Work instruction> Please output the lines from the one with "referências de artistas" through the end of the data exactly as written, omitting all pictures.

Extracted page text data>
────────────────
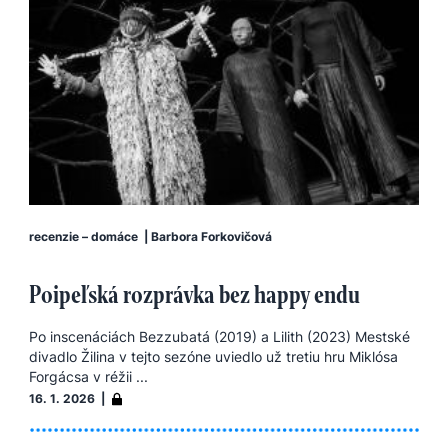
recenzie – domáce
|
Barbora Forkovičová
Poipeľská rozprávka bez happy endu
Po inscenáciách Bezzubatá (2019) a Lilith (2023) Mestské
divadlo Žilina v tejto sezóne uviedlo už tretiu hru Miklósa
Forgácsa v réžii ...
16. 1. 2026 |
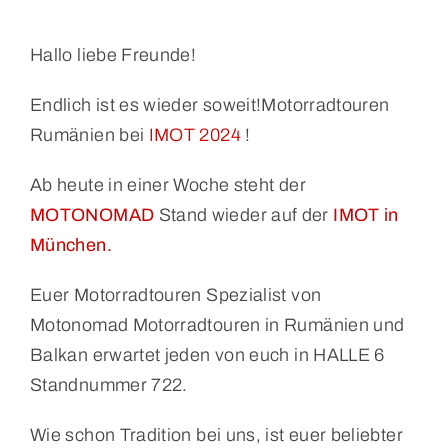
Hallo liebe Freunde!
Endlich ist es wieder soweit!Motorradtouren
Rumänien bei
IMOT 2024
!
Ab heute in einer Woche steht der
MOTONOMAD
Stand wieder auf der
IMOT in
München.
Euer Motorradtouren Spezialist von
Motonomad Motorradtouren in Rumänien und
Balkan erwartet jeden von euch in HALLE 6
Standnummer 722.
Wie schon Tradition bei uns, ist euer beliebter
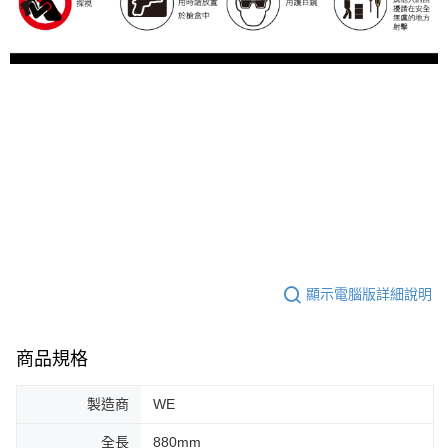
顯示電腦版詳細說明
商品規格
製造商
WE
全長
880mm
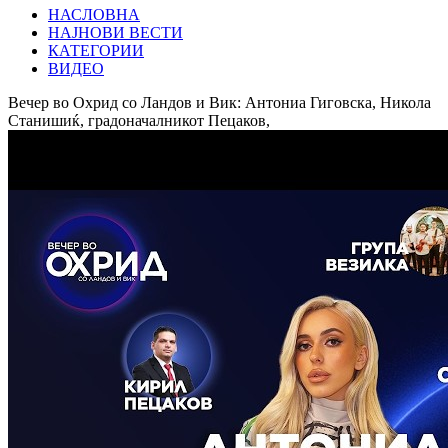
НАСЛОВНА
НАЈНОВИ ВЕСТИ
КАТЕГОРИИ
ВИДЕО
Вечер во Охрид со Ландов и Вик: Антониа Гиговска, Никола
Станишиќ, градоначалникот Пецаков,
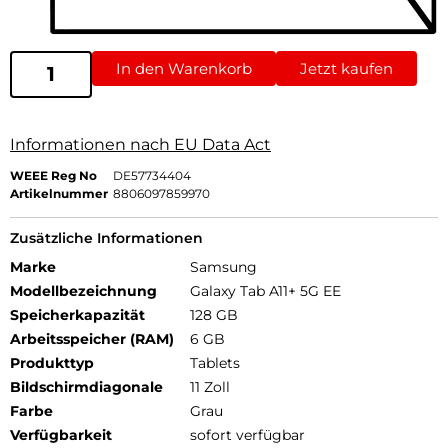
In den Warenkorb
Jetzt kaufen
Informationen nach EU Data Act
WEEE Reg No
DE57734404
Artikelnummer
8806097859970
Zusätzliche Informationen
Marke
Samsung
Modellbezeichnung
Galaxy Tab A11+ 5G EE
Speicherkapazität
128 GB
Arbeitsspeicher (RAM)
6 GB
Produkttyp
Tablets
Bildschirmdiagonale
11 Zoll
Farbe
Grau
Verfügbarkeit
sofort verfügbar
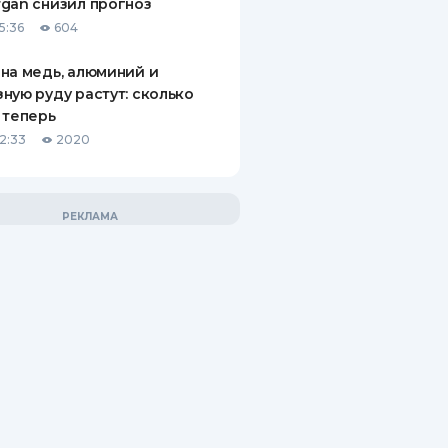
gan снизил прогноз
5:36
604
на медь, алюминий и
ную руду растут: сколько
 теперь
12:33
2020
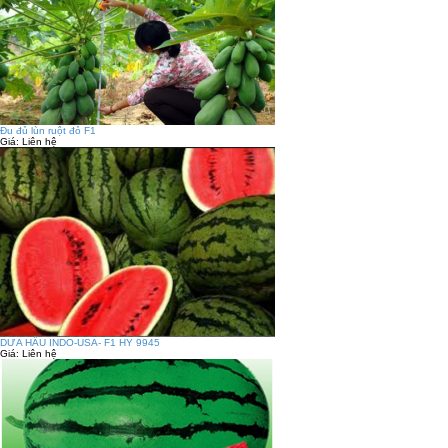
Đu đủ lùn ruột đỏ F1
Giá:
Liên hệ
DƯA HẤU INDO-USA- F1 HY 9945
Giá:
Liên hệ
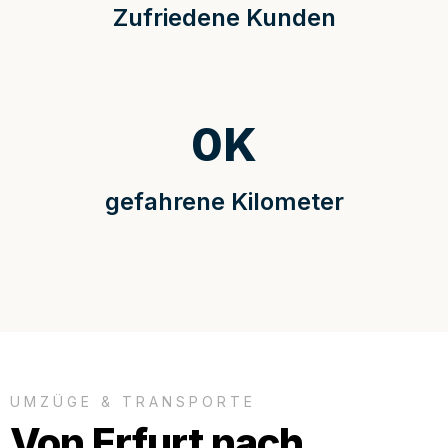
Zufriedene Kunden
0
K
gefahrene Kilometer
UMZÜGE & TRANSPORTE
Von Erfurt nach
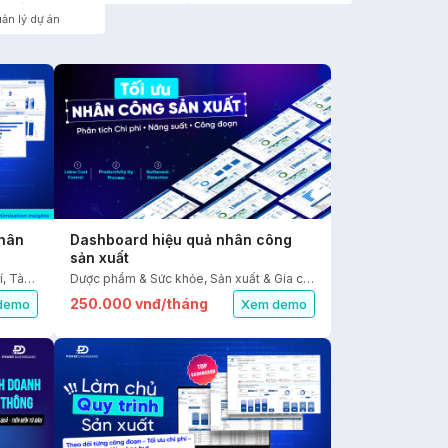
ản lý dự án
nhân
Dashboard hiệu quả nhân công
sản xuất
Nhà hàng & Ăn uống, Du lịch & Giải trí, Tài chính - Kế toán, Nhân sự
Dược phẩm & Sức khỏe, Sản xuất & Gia công, Mỹ phẩm & Sắc đẹp, Tài chính - Kế toán, Nhân sự
250.000 vnđ/tháng
demo
Xem demo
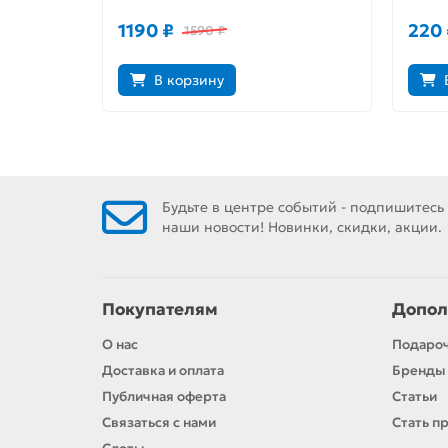
1190 ₽
220 
1590 ₽
В корзину
Будьте в центре событий - подпишитесь
наши новости! Новинки, скидки, акции.
Покупателям
Допол
О нас
Подаро
Доставка и оплата
Бренды
Публичная оферта
Статьи
Связаться с нами
Стать п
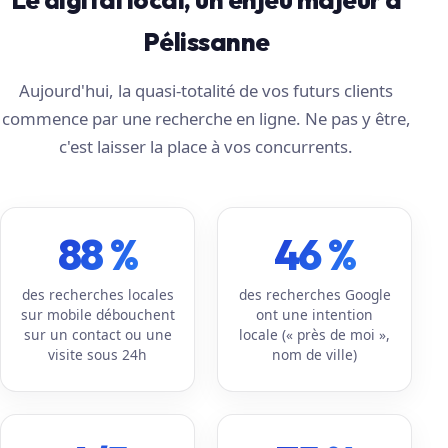
Pélissanne
Aujourd'hui, la quasi-totalité de vos futurs clients
commence par une recherche en ligne. Ne pas y être,
c'est laisser la place à vos concurrents.
88 %
46 %
des recherches locales
des recherches Google
sur mobile débouchent
ont une intention
sur un contact ou une
locale (« près de moi »,
visite sous 24h
nom de ville)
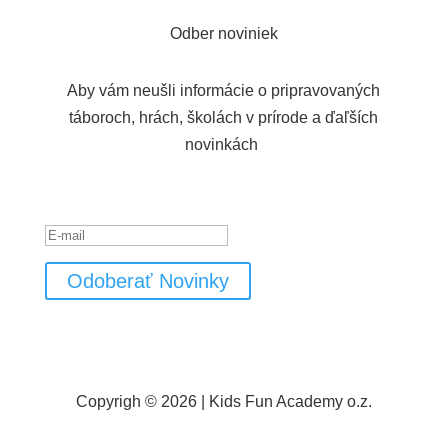
Odber noviniek
Aby vám neušli informácie o pripravovaných
táboroch, hrách, školách v prírode a ďaľších
novinkách
Hlásenie o úspešnom vykonaní
Odoberať Novinky
Copyrigh © 2026 | Kids Fun Academy o.z.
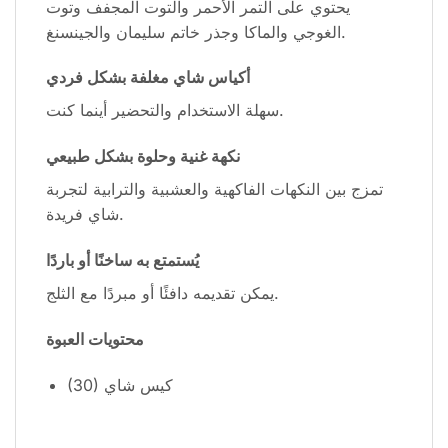
يحتوي على التمر الأحمر والتوت المجفف وتوت
الغوجي والماكا وجذر خاتم سليمان والجينسنغ.
أكياس شاي مغلفة بشكل فردي
سهلة الاستخدام والتحضير أينما كنت.
نكهة غنية وحلوة بشكل طبيعي
تمزج بين النكهات الفاكهية والعشبية والترابية لتجربة
شاي فريدة.
يُستمتع به ساخنًا أو باردًا
يمكن تقديمه دافئًا أو مبردًا مع الثلج.
محتويات العبوة
(30) كيس شاي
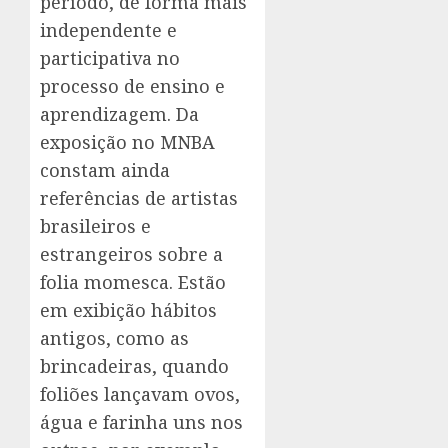
período, de forma mais
independente e
participativa no
processo de ensino e
aprendizagem. Da
exposição no MNBA
constam ainda
referências de artistas
brasileiros e
estrangeiros sobre a
folia momesca. Estão
em exibição hábitos
antigos, como as
brincadeiras, quando
foliões lançavam ovos,
água e farinha uns nos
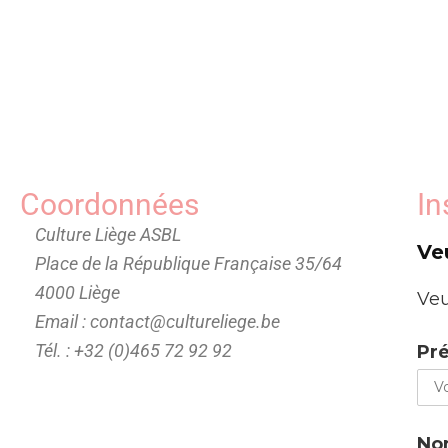
Coordonnées
In
Culture Liège ASBL
Ve
Place de la République Française 35/64
4000 Liège
Veu
Email : contact@cultureliege.be
Tél. : +32 (0)465 72 92 92
Pr
No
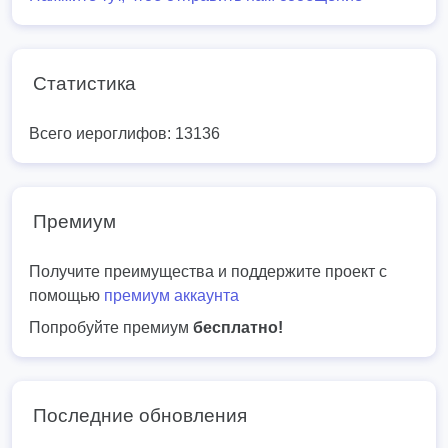
Статистика
Всего иероглифов: 13136
Премиум
Получите преимущества и поддержите проект с
помощью
премиум аккаунта
Попробуйте премиум
бесплатно!
Последние обновления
────────────────
Answer area>
referências de artistas
brasileiros e
estrangeiros sobre a
folia momesca. Estão
em exibição hábitos
antigos, como as
brincadeiras, quando
foliões lançavam ovos,
água e farinha uns nos
Coordonnées
In
Culture Liège ASBL
Ve
Place de la République Française 35/64
4000 Liège
Veu
Email : contact@cultureliege.be
Tél. : +32 (0)465 72 92 92
Pr
No
Статистика
Всего иероглифов: 13136
Премиум
Получите преимущества и поддержите проект с
помощью
премиум аккаунта
Попробуйте премиум
бесплатно!
Последние обновления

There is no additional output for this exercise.